**Task instructions**
Please filter the entries and return only the lines that include "nuclear".

**Data section**

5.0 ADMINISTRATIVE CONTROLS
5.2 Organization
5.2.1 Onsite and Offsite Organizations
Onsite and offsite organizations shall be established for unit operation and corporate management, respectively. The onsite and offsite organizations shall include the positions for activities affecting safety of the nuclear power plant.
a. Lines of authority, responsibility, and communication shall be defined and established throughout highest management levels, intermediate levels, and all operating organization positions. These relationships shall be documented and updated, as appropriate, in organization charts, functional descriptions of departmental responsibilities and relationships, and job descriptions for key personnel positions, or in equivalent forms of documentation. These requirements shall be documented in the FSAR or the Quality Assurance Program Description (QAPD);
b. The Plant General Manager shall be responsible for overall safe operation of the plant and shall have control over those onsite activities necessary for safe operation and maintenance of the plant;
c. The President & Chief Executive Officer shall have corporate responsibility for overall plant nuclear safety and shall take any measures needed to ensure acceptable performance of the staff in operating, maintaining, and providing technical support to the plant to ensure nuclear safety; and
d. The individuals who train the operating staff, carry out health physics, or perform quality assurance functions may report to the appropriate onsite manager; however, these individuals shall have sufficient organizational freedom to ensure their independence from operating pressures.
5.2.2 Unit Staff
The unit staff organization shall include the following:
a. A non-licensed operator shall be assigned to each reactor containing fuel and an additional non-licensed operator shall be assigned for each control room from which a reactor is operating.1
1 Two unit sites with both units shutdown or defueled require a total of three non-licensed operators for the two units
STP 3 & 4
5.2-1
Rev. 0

**Response to the exercise**
Onsite and offsite organizations shall be established for unit operation and corporate management, respectively. The onsite and offsite organizations shall include the positions for activities affecting safety of the nuclear power plant.
c. The President & Chief Executive Officer shall have corporate responsibility for overall plant nuclear safety and shall take any measures needed to ensure acceptable performance of the staff in operating, maintaining, and providing technical support to the plant to ensure nuclear safety; and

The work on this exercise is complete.